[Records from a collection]
* * * *

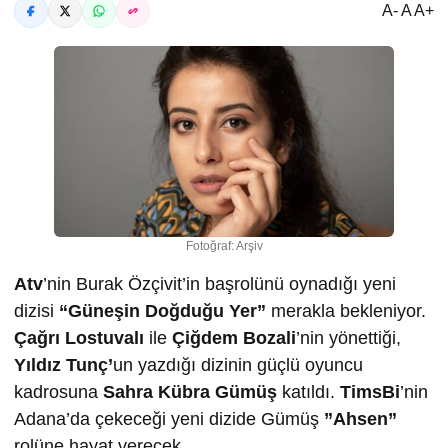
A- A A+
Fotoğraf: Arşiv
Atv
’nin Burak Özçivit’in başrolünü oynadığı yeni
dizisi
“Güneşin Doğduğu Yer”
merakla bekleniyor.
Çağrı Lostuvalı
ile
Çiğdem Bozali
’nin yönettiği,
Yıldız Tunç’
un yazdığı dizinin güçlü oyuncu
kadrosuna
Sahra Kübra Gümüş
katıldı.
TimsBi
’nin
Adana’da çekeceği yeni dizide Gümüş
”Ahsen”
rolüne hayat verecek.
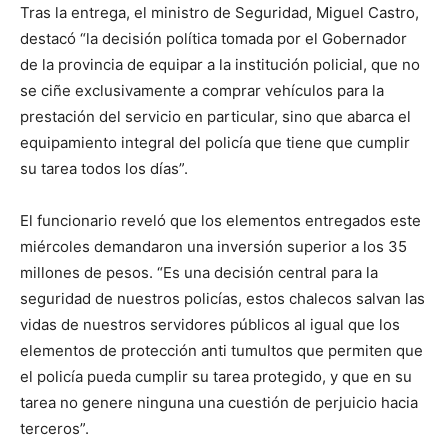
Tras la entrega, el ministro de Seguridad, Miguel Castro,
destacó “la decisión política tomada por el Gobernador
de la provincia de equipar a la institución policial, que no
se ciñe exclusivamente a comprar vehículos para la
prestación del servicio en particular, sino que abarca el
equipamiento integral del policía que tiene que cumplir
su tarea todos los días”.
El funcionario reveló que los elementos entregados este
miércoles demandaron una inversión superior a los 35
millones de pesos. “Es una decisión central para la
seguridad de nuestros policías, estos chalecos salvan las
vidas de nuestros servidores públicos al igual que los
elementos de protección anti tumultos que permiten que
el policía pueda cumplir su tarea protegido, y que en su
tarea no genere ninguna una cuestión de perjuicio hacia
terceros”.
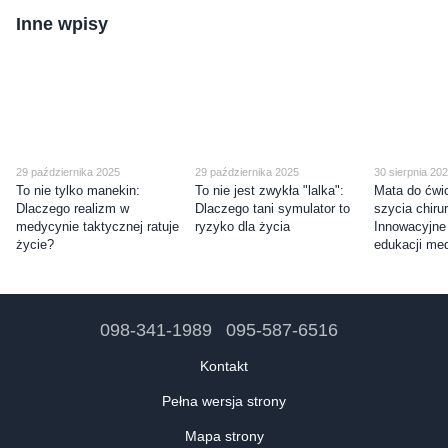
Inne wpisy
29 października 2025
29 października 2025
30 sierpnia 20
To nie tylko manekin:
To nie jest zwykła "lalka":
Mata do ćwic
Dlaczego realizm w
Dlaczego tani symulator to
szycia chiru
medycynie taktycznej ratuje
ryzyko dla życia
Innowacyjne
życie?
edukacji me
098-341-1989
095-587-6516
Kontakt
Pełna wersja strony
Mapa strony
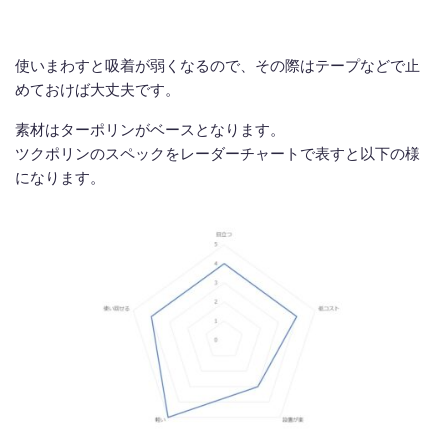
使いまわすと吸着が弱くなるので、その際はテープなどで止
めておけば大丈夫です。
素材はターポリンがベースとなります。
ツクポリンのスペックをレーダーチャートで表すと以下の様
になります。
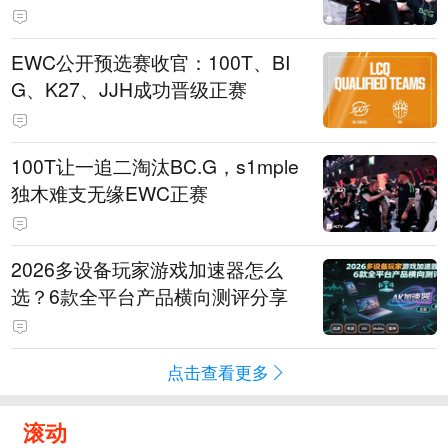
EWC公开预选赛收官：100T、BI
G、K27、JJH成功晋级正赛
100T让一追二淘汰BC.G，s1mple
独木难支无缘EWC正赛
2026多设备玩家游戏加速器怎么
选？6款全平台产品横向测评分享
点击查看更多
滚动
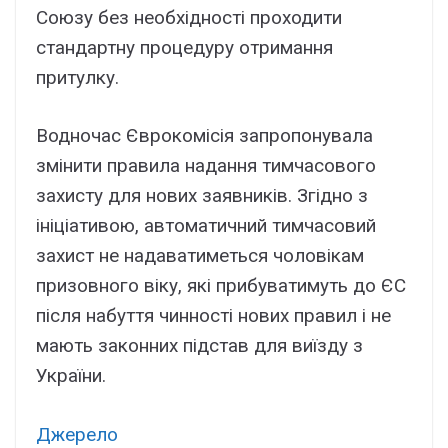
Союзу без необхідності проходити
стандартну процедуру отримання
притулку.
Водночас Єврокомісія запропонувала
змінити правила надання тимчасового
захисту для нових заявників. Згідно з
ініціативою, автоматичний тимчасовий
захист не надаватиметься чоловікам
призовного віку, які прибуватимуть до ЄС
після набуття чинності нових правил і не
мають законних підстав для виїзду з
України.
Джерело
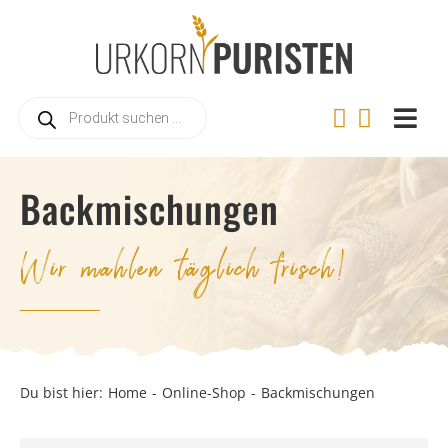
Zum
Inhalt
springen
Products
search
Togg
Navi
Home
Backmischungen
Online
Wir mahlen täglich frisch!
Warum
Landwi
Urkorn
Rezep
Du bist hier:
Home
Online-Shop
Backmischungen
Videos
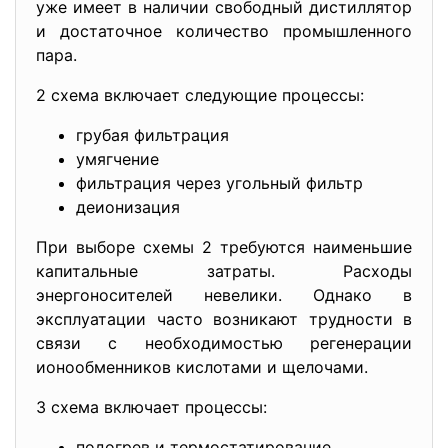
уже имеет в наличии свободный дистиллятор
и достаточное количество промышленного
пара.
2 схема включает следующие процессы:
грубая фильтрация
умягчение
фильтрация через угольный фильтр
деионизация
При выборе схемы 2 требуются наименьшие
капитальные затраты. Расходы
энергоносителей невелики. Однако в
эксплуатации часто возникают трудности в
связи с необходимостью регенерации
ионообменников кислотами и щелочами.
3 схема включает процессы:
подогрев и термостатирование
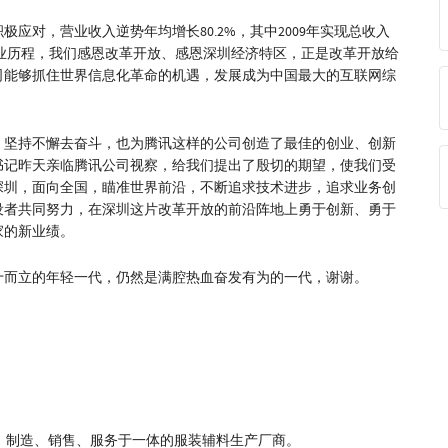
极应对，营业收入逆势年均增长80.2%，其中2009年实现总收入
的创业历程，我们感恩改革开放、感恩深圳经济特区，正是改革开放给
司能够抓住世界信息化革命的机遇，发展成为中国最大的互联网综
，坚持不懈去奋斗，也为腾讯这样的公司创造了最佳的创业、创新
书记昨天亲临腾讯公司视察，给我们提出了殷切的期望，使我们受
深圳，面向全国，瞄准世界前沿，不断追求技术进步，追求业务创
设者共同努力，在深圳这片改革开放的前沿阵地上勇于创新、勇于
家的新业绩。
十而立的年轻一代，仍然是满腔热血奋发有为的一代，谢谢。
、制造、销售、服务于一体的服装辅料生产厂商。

* * * *

> **Try it**:
Reproduce every line of text in the material above word for word, without the pictures.

> **Reply**:
A- A A+
Fotoğraf: Arşiv
Atv
’nin Burak Özçivit’in başrolünü oynadığı yeni
dizisi
“Güneşin Doğduğu Yer”
merakla bekleniyor.
Çağrı Lostuvalı
ile
Çiğdem Bozali
’nin yönettiği,
Yıldız Tunç’
un yazdığı dizinin güçlü oyuncu
kadrosuna
Sahra Kübra Gümüş
katıldı.
TimsBi
’nin
Adana’da çekeceği yeni dizide Gümüş
”Ahsen”
rolüne hayat verecek.
Tras la entrega, el ministro de Seguridad, Miguel Castro,
destacó “la decisión política tomada por el Gobernador
de la provincia de equipar a la institución policial, que no
se ciñe exclusivamente a comprar vehículos para la
prestación del servicio en particular, sino que abarca el
equipamiento integral del policía que tiene que cumplir
su tarea todos los días”.
El funcionario reveló que los elementos entregados este
miércoles demandaron una inversión superior a los 35
millones de pesos. “Es una decisión central para la
seguridad de nuestros policías, estos chalecos salvan las
vidas de nuestros servidores públicos al igual que los
elementos de protección anti tumultos que permiten que
el policía pueda cumplir su tarea protegido, y que en su
tarea no genere ninguna una cuestión de perjuicio hacia
terceros”.
Inne wpisy
29 października 2025
29 października 2025
30 sierpnia 20
To nie tylko manekin:
To nie jest zwykła "lalka":
Mata do ćwic
Dlaczego realizm w
Dlaczego tani symulator to
szycia chiru
medycynie taktycznej ratuje
ryzyko dla życia
Innowacyjne
życie?
edukacji me
098-341-1989
095-587-6516
Kontakt
Pełna wersja strony
Mapa strony
使いまわすと吸着が弱くなるので、その際はテープなどで止
めておけば大丈夫です。
素材はターポリンがベースとなります。
ツクポリンのスペックをレーダーチャートで表すと以下の様
になります。
EWC公开预选赛收官：100T、BI
G、K27、JJH成功晋级正赛
100T让一追二淘汰BC.G，s1mple
独木难支无缘EWC正赛
2026多设备玩家游戏加速器怎么
选？6款全平台产品横向测评分享
点击查看更多
滚动
Союзу без необхідності проходити
стандартну процедуру отримання
притулку.
Водночас Єврокомісія запропонувала
змінити правила надання тимчасового
захисту для нових заявників. Згідно з
ініціативою, автоматичний тимчасовий
захист не надаватиметься чоловікам
призовного віку, які прибуватимуть до ЄС
після набуття чинності нових правил і не
мають законних підстав для виїзду з
України.
Джерело
Zum
Inhalt
springen
Products
search
Togg
Navi
Home
Backmischungen
Online
Wir mahlen täglich frisch!
Warum
Landwi
Urkorn
Rezep
Du bist hier:
Home
Online-Shop
Backmischungen
Videos
уже имеет в наличии свободный дистиллятор
и достаточное количество промышленного
пара.
2 схема включает следующие процессы:
грубая фильтрация
умягчение
фильтрация через угольный фильтр
деионизация
При выборе схемы 2 требуются наименьшие
капитальные затраты. Расходы
энергоносителей невелики. Однако в
эксплуатации часто возникают трудности в
связи с необходимостью регенерации
ионообменников кислотами и щелочами.
3 схема включает процессы:
подогрев и термостатирование
极应对，营业收入逆势年均增长80.2%，其中2009年实现总收入
的创业历程，我们感恩改革开放、感恩深圳经济特区，正是改革开放给
司能够抓住世界信息化革命的机遇，发展成为中国最大的互联网综
，坚持不懈去奋斗，也为腾讯这样的公司创造了最佳的创业、创新
书记昨天亲临腾讯公司视察，给我们提出了殷切的期望，使我们受
深圳，面向全国，瞄准世界前沿，不断追求技术进步，追求业务创
设者共同努力，在深圳这片改革开放的前沿阵地上勇于创新、勇于
家的新业绩。
十而立的年轻一代，仍然是满腔热血奋发有为的一代，谢谢。
、制造、销售、服务于一体的服装辅料生产厂商。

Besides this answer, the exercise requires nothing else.